Anyway, here is the actual solution, to the external matte offset problem, gleaned from this tutorial, https://youtu.be/zcUtbdT5Uxo, which mentions that imported external mattes line up with the start of the original clip, presumably the source time code.
And, indeed, my test clip had been shortened at the head by about 37 frames.
So, if one exports a portion of a clip starting at some point into the clip, not the start of the clip, and then the Fusion matte made from that portion is imported back into Resolve as an external matte it will not line up, as expected, with the start of the exported portion of the entire clip.

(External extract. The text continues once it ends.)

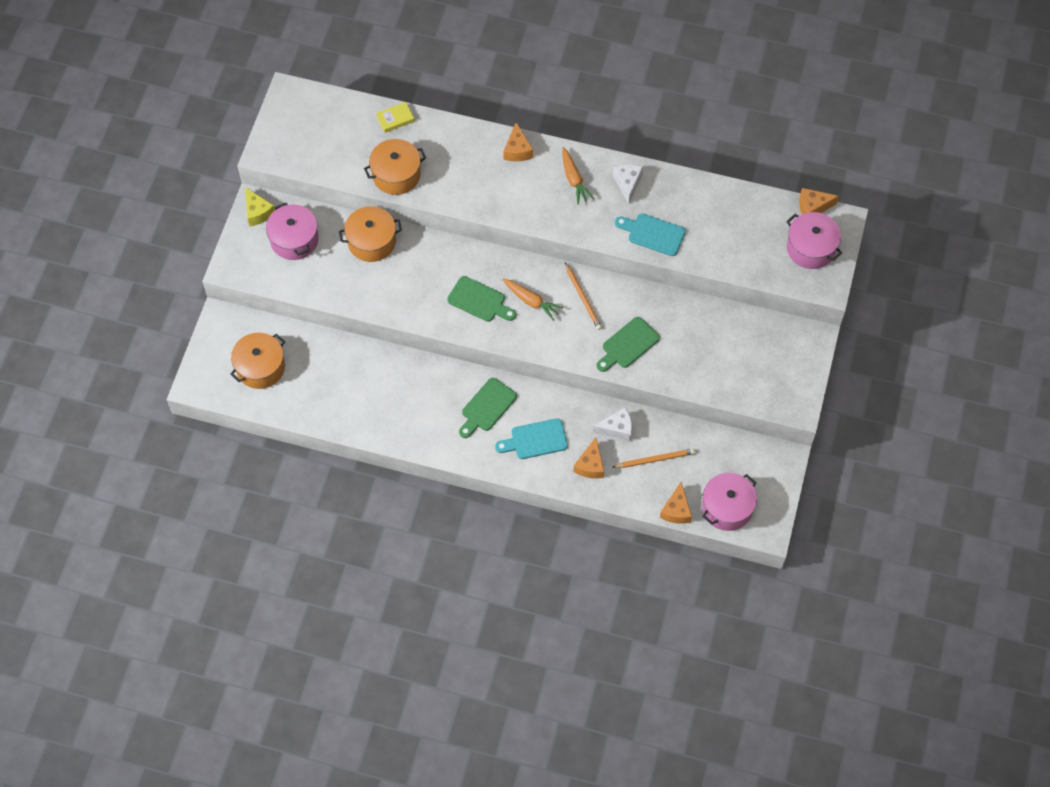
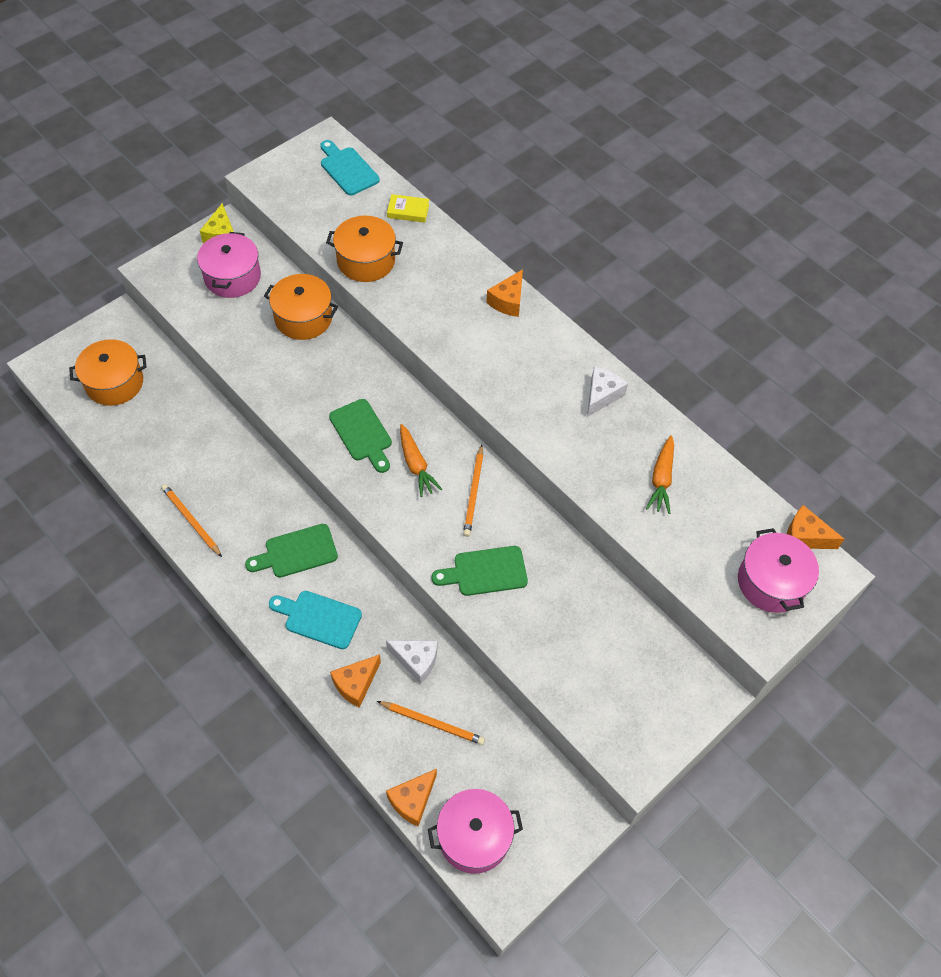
camera: 30 degrees right, 5 degrees down
orange carrot [562,147,594,204] -> orange carrot moved to [646,435,674,514]
turquoise cutting board [615,214,686,256] -> turquoise cutting board moved to [320,140,380,196]
none -> orange pencil [161,484,222,557]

Rather the external matte will line up with the start of the entire clip prior to export.
Why??? Dunno. Something that could be clarified in a later version of Resolve, sez I.
But how to fix it??? ANSWER: The external matte key tab includes an offset option. This critter is difficult to manage due to very high sensitivity: slight mouse movements can translate to relatively huge frame increments or decrements. And there is no nudge keyboard option that I know of.
With some fiddling with this control, the -37 frames adjustment did offset the matte to match the original video.
Funny but I tried this option before but gave up, supposing I didn’t understand how to use it as it would jump wildly in the frame count even with tiny mouse movements. And of course I needed only about 37 frames. (Actually, I wonder if the huge offset range results from scaling the long length of the entire original clip: not hard to jump to an offset with hundreds of thousands of frames. But this behavior makes small changes of a few frames tricky and actually difficult.
So I guess Resolve might include this as a feature request and refine this option to provide some sort of scaling and nudge capability.
Thanks again, for the commiseration, Glenn. MikeSome contents or functionalities here are not available due to your cookie preferences!
July 30, 2021 at 4:40 pm
Wow thank you. External mattes not syncing for me. Your offset solution worked.